::: Exercise passage :::
N: We’re trying not to get too caught up with it and just be like right let’s let it do it’s thing. And like you say it’s already had a good response. So it’s just kind of going back to all the other music we want to release and getting it finished ready for chapter two.
How do you think the sound relates to your earlier work? Is it a progression or just a reflection of what you’ve always done?
N: I quite like the word progression. I think as we’ve grown up and our tastes have changed our music has changed with that but I think we’ve always had quite a definitive Casino Times style in a way.
J: I think the album is such a good showcase of our entirety together so far – it’s a real snapshot of the last six years. We think it’s perfect for what it is but we wanna move forward and make better sounding music. But the thing is not to think too far ahead. We never really think well we need to produce this to go with this, we just sort of make what we want and if it fits together as an EP then great.
It’s great that you’re making music for the creative enjoyment of it.
J: It is hard to do that. Now we’ve got the album we have to make stuff now to the same standard or higher.
:::
» **Questions to answer**:
a - From the interview, print the passage that opens with the words "J: I think the" and closes with "standard or higher.".
b - Turn the lines of the records running from their very first line through the line containing "Nous l'avons conçu" into a JSON list of strings, one string per line, with blank lines omitted.
::: Supplied information :::
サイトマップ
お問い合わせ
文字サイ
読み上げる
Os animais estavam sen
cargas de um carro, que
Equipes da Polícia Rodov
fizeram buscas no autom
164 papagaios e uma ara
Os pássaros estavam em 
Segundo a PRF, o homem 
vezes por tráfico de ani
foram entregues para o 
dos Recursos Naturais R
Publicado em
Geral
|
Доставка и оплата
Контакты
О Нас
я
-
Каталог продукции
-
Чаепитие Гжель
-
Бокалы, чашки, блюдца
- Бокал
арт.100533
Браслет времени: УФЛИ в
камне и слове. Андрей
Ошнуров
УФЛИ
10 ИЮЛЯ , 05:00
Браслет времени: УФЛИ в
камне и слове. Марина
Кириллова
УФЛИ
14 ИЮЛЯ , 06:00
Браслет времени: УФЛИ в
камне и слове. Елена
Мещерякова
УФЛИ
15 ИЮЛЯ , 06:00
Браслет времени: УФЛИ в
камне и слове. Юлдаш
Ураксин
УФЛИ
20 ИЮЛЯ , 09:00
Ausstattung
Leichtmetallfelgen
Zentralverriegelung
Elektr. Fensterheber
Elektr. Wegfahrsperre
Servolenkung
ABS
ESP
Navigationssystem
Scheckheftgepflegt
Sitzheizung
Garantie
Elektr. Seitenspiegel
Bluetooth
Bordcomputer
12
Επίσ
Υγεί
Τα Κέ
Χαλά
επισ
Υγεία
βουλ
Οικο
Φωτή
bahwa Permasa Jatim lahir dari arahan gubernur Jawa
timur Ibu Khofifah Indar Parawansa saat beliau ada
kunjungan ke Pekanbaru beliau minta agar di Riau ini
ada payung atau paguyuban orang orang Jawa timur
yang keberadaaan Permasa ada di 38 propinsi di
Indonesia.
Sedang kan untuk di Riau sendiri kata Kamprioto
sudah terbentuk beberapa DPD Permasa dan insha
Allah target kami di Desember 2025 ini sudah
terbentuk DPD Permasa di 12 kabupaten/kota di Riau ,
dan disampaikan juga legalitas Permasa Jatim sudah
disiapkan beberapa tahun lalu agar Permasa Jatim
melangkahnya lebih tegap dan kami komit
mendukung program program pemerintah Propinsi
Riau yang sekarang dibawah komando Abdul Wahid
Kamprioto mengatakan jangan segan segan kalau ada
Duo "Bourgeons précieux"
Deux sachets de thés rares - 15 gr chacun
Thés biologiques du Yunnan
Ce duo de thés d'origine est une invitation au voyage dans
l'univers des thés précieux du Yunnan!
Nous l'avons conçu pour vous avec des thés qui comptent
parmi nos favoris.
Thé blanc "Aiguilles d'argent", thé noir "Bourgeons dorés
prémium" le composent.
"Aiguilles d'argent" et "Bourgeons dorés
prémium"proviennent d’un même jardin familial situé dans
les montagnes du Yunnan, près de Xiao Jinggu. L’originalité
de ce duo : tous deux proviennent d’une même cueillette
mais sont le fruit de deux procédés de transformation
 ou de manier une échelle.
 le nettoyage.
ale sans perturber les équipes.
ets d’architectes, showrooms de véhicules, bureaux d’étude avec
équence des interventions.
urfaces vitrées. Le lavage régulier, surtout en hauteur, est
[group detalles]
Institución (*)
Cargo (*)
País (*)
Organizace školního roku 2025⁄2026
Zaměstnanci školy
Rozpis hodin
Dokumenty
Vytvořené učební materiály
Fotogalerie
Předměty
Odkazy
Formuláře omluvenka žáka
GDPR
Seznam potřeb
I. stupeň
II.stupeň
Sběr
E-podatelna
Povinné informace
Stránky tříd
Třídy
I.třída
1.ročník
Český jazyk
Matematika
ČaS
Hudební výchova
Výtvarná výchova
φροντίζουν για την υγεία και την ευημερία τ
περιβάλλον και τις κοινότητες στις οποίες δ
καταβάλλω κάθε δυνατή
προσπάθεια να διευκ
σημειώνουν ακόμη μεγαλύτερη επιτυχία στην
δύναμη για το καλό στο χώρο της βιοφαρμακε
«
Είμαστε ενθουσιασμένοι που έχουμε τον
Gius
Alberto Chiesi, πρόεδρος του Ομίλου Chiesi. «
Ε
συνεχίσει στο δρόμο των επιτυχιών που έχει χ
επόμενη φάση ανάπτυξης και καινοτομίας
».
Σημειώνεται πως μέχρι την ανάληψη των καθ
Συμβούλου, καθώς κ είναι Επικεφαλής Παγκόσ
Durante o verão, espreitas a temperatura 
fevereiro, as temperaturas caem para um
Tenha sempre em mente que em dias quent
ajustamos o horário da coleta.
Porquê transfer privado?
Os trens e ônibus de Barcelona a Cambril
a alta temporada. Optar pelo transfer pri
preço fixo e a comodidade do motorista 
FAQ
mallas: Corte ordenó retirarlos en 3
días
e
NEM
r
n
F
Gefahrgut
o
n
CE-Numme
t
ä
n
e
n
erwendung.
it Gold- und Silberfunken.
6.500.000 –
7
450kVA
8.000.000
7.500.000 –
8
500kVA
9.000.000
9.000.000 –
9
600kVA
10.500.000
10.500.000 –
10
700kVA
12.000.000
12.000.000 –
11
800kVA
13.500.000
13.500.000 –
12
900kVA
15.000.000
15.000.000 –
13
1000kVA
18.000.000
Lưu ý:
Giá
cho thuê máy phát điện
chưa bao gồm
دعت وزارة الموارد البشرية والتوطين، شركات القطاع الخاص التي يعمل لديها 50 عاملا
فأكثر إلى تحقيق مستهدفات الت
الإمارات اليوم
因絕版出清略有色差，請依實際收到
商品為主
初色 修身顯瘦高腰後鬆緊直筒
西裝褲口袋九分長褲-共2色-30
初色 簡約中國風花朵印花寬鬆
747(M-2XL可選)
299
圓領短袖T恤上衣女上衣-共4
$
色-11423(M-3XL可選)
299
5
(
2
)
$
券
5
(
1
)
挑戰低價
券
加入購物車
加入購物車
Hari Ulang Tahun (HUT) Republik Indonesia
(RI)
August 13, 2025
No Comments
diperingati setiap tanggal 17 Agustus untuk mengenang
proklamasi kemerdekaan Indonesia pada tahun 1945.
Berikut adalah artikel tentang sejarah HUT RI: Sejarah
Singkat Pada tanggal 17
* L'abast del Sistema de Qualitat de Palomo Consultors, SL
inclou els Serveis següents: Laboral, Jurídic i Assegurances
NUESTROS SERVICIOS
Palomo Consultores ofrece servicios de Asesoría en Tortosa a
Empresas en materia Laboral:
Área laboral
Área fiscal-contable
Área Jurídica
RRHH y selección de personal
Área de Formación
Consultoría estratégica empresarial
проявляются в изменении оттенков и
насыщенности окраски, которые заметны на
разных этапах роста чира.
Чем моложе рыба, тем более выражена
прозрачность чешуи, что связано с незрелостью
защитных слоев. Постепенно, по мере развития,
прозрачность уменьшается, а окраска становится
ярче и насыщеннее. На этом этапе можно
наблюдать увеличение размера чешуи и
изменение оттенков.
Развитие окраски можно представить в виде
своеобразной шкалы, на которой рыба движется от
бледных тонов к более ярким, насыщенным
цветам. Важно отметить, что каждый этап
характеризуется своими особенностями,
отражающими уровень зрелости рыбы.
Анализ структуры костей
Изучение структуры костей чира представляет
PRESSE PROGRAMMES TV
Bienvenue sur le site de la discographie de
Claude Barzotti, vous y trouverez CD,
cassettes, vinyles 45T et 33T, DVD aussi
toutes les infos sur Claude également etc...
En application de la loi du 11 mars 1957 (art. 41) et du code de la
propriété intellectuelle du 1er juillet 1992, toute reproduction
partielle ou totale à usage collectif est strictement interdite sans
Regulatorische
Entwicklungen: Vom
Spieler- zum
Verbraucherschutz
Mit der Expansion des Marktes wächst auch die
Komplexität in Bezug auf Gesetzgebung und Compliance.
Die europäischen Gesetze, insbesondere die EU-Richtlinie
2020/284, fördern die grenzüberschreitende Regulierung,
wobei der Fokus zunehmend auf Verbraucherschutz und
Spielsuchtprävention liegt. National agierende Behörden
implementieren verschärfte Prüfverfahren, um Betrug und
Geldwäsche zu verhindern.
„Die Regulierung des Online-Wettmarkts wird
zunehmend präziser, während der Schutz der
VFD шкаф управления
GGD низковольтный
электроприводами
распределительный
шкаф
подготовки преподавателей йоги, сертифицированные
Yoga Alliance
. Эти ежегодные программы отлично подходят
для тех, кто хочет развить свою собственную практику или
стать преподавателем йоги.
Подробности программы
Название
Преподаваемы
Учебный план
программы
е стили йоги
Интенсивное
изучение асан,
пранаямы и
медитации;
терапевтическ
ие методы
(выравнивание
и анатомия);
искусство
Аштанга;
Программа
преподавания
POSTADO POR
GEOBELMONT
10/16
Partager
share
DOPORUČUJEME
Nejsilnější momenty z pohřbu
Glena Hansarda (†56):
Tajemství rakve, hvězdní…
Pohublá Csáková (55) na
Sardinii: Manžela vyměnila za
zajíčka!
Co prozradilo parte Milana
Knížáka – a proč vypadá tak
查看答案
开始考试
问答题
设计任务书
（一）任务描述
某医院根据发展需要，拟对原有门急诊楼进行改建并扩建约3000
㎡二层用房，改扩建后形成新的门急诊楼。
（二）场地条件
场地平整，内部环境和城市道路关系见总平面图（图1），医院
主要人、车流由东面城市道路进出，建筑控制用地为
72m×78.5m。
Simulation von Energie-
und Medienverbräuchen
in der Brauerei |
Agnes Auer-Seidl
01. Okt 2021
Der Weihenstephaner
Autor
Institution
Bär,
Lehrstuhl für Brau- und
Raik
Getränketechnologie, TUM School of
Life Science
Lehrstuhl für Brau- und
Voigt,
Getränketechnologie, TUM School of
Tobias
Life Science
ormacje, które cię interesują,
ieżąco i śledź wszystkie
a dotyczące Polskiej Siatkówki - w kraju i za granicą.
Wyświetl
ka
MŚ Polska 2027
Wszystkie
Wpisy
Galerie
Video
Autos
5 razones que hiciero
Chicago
:::
» **List of answers**:
a -
J: I think the album is such a good showcase of our entirety together so far – it’s a real snapshot of the last six years. We think it’s perfect for what it is but we wanna move forward and make better sounding music. But the thing is not to think too far ahead. We never really think well we need to produce this to go with this, we just sort of make what we want and if it fits together as an EP then great.
It’s great that you’re making music for the creative enjoyment of it.
J: It is hard to do that. Now we’ve got the album we have to make stuff now to the same standard or higher.

b -
[
  "サイトマップ",
  "お問い合わせ",
  "文字サイ",
  "読み上げる",
  "Os animais estavam sen",
  "cargas de um carro, que",
  "Equipes da Polícia Rodov",
  "fizeram buscas no autom",
  "164 papagaios e uma ara",
  "Os pássaros estavam em ",
  "Segundo a PRF, o homem ",
  "vezes por tráfico de ani",
  "foram entregues para o ",
  "dos Recursos Naturais R",
  "Publicado em",
  "Geral",
  "|",
  "Доставка и оплата",
  "Контакты",
  "О Нас",
  "я",
  "-",
  "Каталог продукции",
  "-",
  "Чаепитие Гжель",
  "-",
  "Бокалы, чашки, блюдца",
  "- Бокал",
  "арт.100533",
  "Браслет времени: УФЛИ в",
  "камне и слове. Андрей",
  "Ошнуров",
  "УФЛИ",
  "10 ИЮЛЯ , 05:00",
  "Браслет времени: УФЛИ в",
  "камне и слове. Марина",
  "Кириллова",
  "УФЛИ",
  "14 ИЮЛЯ , 06:00",
  "Браслет времени: УФЛИ в",
  "камне и слове. Елена",
  "Мещерякова",
  "УФЛИ",
  "15 ИЮЛЯ , 06:00",
  "Браслет времени: УФЛИ в",
  "камне и слове. Юлдаш",
  "Ураксин",
  "УФЛИ",
  "20 ИЮЛЯ , 09:00",
  "Ausstattung",
  "Leichtmetallfelgen",
  "Zentralverriegelung",
  "Elektr. Fensterheber",
  "Elektr. Wegfahrsperre",
  "Servolenkung",
  "ABS",
  "ESP",
  "Navigationssystem",
  "Scheckheftgepflegt",
  "Sitzheizung",
  "Garantie",
  "Elektr. Seitenspiegel",
  "Bluetooth",
  "Bordcomputer",
  "12",
  "Επίσ",
  "Υγεί",
  "Τα Κέ",
  "Χαλά",
  "επισ",
  "Υγεία",
  "βουλ",
  "Οικο",
  "Φωτή",
  "bahwa Permasa Jatim lahir dari arahan gubernur Jawa",
  "timur Ibu Khofifah Indar Parawansa saat beliau ada",
  "kunjungan ke Pekanbaru beliau minta agar di Riau ini",
  "ada payung atau paguyuban orang orang Jawa timur",
  "yang keberadaaan Permasa ada di 38 propinsi di",
  "Indonesia.",
  "Sedang kan untuk di Riau sendiri kata Kamprioto",
  "sudah terbentuk beberapa DPD Permasa dan insha",
  "Allah target kami di Desember 2025 ini sudah",
  "terbentuk DPD Permasa di 12 kabupaten/kota di Riau ,",
  "dan disampaikan juga legalitas Permasa Jatim sudah",
  "disiapkan beberapa tahun lalu agar Permasa Jatim",
  "melangkahnya lebih tegap dan kami komit",
  "mendukung program program pemerintah Propinsi",
  "Riau yang sekarang dibawah komando Abdul Wahid",
  "Kamprioto mengatakan jangan segan segan kalau ada",
  "Duo \"Bourgeons précieux\"",
  "Deux sachets de thés rares - 15 gr chacun",
  "Thés biologiques du Yunnan",
  "Ce duo de thés d'origine est une invitation au voyage dans",
  "l'univers des thés précieux du Yunnan!",
  "Nous l'avons conçu pour vous avec des thés qui comptent"
]